Immediately east of the M6 is the Forest of Bowland, however, a wild jumble of hills rising, in parts, above the 500-metre contour. I had been here only once before. That was to cycle. I remember passing through Longridge and crossing the Trough of Bowland, but that was about it. Even in the nine months I spent on a journalism course in Preston, I ignored these hills. The Lake District was a far more attractive proposition.
Fair Snape Fell was the objective on Christmas Eve, reached via a track that contoured Parlick, before an easy climb on a wide, muddy path, rising into mist, to a windswept plateau adorned by a trig pillar and cairn. ‘Beautiful,’ my companion remarked a couple of times. It was. This was wild, high country offering resplendent views of Lancashire. Years of preconceptions and underrating these hills had been smashed in minutes.
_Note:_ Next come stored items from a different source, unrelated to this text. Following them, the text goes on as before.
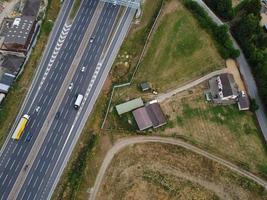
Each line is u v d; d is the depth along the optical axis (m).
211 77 154.12
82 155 138.75
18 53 153.38
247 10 163.38
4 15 161.75
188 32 161.25
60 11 162.75
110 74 153.12
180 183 136.25
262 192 136.50
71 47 156.75
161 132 144.38
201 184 136.75
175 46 158.50
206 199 134.38
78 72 152.88
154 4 166.38
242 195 135.88
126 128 144.38
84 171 136.50
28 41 153.62
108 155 139.75
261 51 154.12
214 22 162.50
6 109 144.00
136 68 153.25
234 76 155.38
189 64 155.75
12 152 139.12
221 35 157.50
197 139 143.50
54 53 155.25
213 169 139.12
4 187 134.38
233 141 143.88
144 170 137.62
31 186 134.75
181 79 153.00
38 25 159.25
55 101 147.75
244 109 148.88
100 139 142.12
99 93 150.00
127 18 163.38
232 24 166.00
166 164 139.12
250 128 146.75
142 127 143.25
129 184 135.00
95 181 135.50
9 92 146.62
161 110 147.12
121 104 146.75
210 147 142.38
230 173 138.88
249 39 157.12
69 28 160.00
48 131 143.00
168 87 151.38
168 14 164.38
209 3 168.12
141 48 157.50
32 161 138.25
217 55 158.00
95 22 162.12
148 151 140.88
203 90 151.62
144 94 150.00
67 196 133.00
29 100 147.12
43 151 139.88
The half-mile tromp to the true summit of Fair Snape from the lower 510-metre top was a far greater navigational challenge than any I had faced in the Lakes the day before, following bearings in thick mist, crossing a terrain pockmarked by waves of peat hags. The highest point, close to a falling down fence demarcating Wolf Fell, was lonely and anonymous. The mist prevented any view.
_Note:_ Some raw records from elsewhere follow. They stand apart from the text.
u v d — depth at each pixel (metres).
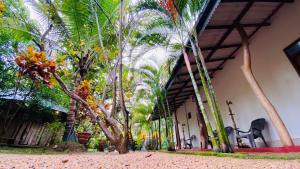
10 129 7.89
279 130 3.58
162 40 5.50
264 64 5.16
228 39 5.24
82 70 6.66
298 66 4.29
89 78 8.57
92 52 6.80
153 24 5.34
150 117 12.41
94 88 8.72
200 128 7.11
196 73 6.79
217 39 5.04
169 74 6.80
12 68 7.49
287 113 4.58
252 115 5.70
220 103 7.26
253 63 5.53
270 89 5.02
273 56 4.85
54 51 6.73
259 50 5.29
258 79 5.39
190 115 9.98
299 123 4.30
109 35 6.58
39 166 1.87
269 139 5.11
We ran downhill, returning over Parlick, Fair Snape’s lower but shapely neighbour. There was a magnificent, very runnable descent from here. Grassy steep (but not dangerously steep) slopes bring the runner back to the road very quickly indeed.
Boxing Day was a more sedate affair, venturing over Longridge Fell. It was a family affair and we turned back before reaching the summit. The ground was saturated. I’d have happily continued. The others didn’t share my penchant for cold, wet feet, unfortunately.